Lorenz Matthias W, Abdi Negin Ashtiani, Scheckenbach Frank, Pflug Anja, Bülbül Alpaslan, Catapano Alberico L, Agewall Stefan, Ezhov Marat, Bots Michiel L, Kiechl Stefan, Orth Andreas
Department of Neurology, University Clinic Frankfurt, Schleusenweg 2-16, D-60528, Frankfurt/Main, Germany.
Faculty of Computer Science and Engineering, Frankfurt University of Applied Sciences, Frankfurt/Main, Germany.
BMC Med Inform Decis Mak. 2017 Apr 13;17(1):40. doi: 10.1186/s12911-017-0429-1.

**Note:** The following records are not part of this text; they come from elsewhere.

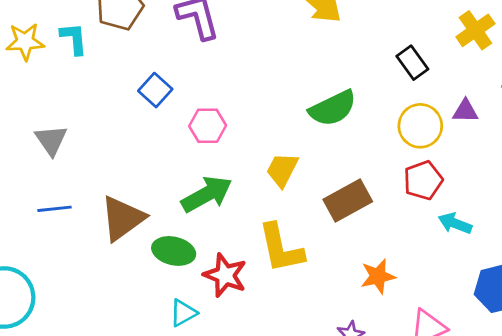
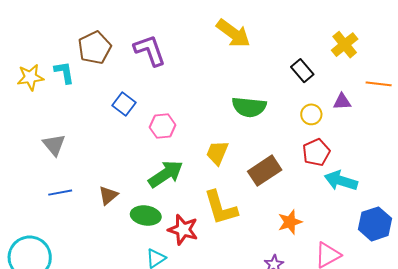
green semicircle: (333, 108) -> (249, 107), turned 36
yellow circle: (420, 126) -> (311, 114), size x0.7
brown triangle: (123, 218) -> (108, 195), size x0.6
cyan arrow: (455, 223) -> (341, 181), size x1.4

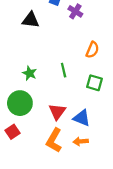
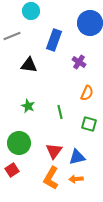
purple cross: (75, 11) -> (79, 62), moved
green star: (30, 73) -> (28, 106), moved
blue triangle: (82, 118) -> (77, 157), turned -36

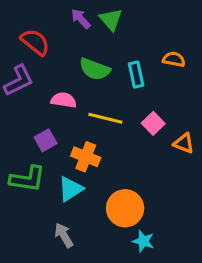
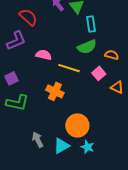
orange semicircle: (174, 59) -> (112, 55), moved
green semicircle: (95, 69) -> (87, 47), moved, turned -48
cyan rectangle: (136, 75) -> (91, 24), moved
purple square: (46, 140) -> (11, 78), moved
cyan triangle: (71, 189) -> (61, 146), moved

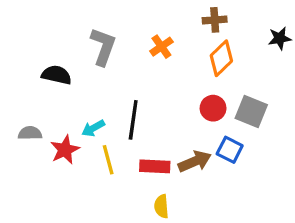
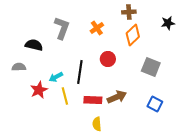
red circle: (213, 108) -> (108, 59), moved
gray semicircle: (30, 133) -> (19, 67), moved
blue square: (230, 150) -> (155, 104), moved

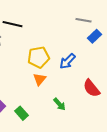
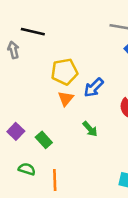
blue arrow: (67, 61) -> (94, 88), moved

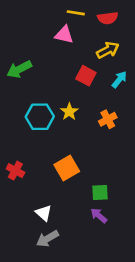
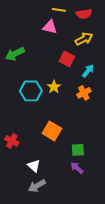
cyan arrow: (119, 80) -> (88, 71), moved
orange square: (67, 168) -> (52, 131), turned -30
red cross: (15, 171) -> (12, 141), moved

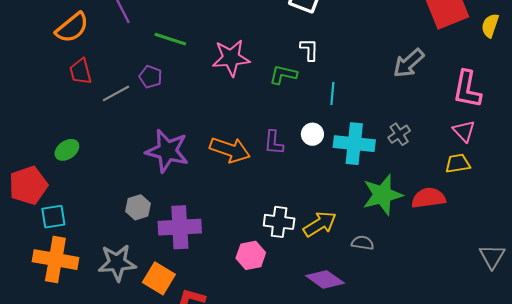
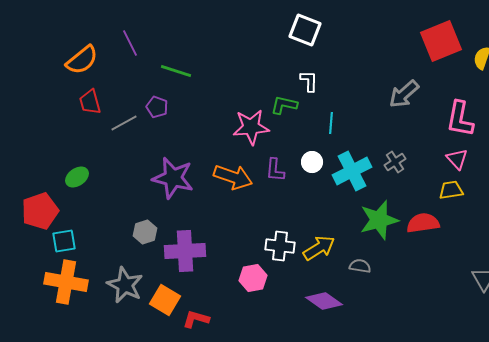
pink star: (231, 58) -> (251, 127), moved
cyan cross: (354, 144) -> (352, 171), turned -33
gray star: (117, 263) -> (125, 285), turned 30

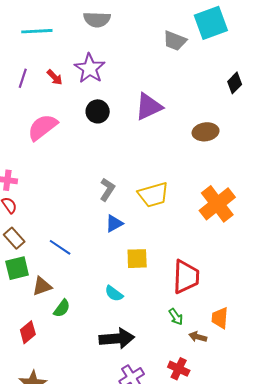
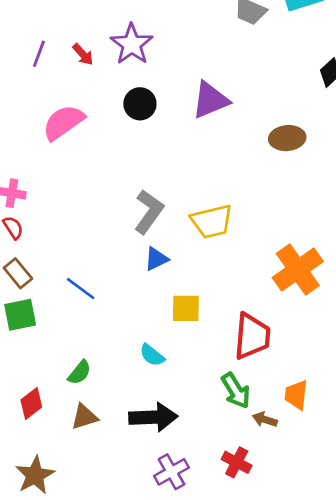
gray L-shape: (107, 189) -> (149, 212), size x1.4
orange cross: (217, 204) -> (298, 269), moved
brown triangle: (42, 286) -> (84, 417), moved
green arrow: (176, 317) -> (236, 391), size x1.5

For an individual participant data (IPD) meta-analysis, multiple datasets must be transformed in a consistent format, e.g. using uniform variable names. When large numbers of datasets have to be processed, this can be a time-consuming and error-prone task. Automated or semi-automated identification of variables can help to reduce the workload and improve the data quality. For semi-automation high sensitivity in the recognition of matching variables is particularly important, because it allows creating software which for a target variable presents a choice of source variables, from which a user can choose the matching one, with only low risk of having missed a correct source variable.
For each variable in a set of target variables, a number of simple rules were manually created. With logic regression, an optimal Boolean combination of these rules was searched for every target variable, using a random subset of a large database of epidemiological and clinical cohort data (construction subset). In a second subset of this database (validation subset), this optimal combination rules were validated.
In the construction sample, 41 target variables were allocated on average with a positive predictive value (PPV) of 34%, and a negative predictive value (NPV) of 95%. In the validation sample, PPV was 33%, whereas NPV remained at 94%. In the construction sample, PPV was 50% or less in 63% of all variables, in the validation sample in 71% of all variables.
We demonstrated that the application of logic regression in a complex data management task in large epidemiological IPD meta-analyses is feasible. However, the performance of the algorithm is poor, which may require backup strategies.
对于个体参与者数据(IPD)的荟萃分析,必须将多个数据集转换为一致的格式,例如使用统一的变量名。当需要处理大量数据集时,这可能是一项耗时且容易出错的任务。变量的自动或半自动识别有助于减少工作量并提高数据质量。对于半自动识别,匹配变量识别中的高灵敏度尤为重要,因为这样可以创建软件,该软件针对目标变量提供源变量选择,用户可以从中选择匹配的变量,而错过正确源变量的风险较低。
针对一组目标变量中的每个变量,手动创建了一些简单规则。使用逻辑回归,针对每个目标变量,在一个大型流行病学和临床队列数据库的随机子集中(构建子集)搜索这些规则的最佳布尔组合。在该数据库的第二个子集中(验证子集),对该最佳组合规则进行验证。
在构建样本中,平均分配了41个目标变量,阳性预测值(PPV)为34%,阴性预测值(NPV)为95%。在验证样本中,PPV为33%,而NPV保持在94%。在构建样本中,63%的所有变量的PPV为50%或更低,在验证样本中,71%的所有变量的PPV为50%或更低。
我们证明了逻辑回归在大型流行病学IPD荟萃分析的复杂数据管理任务中的应用是可行的。然而,该算法的性能较差,这可能需要备用策略。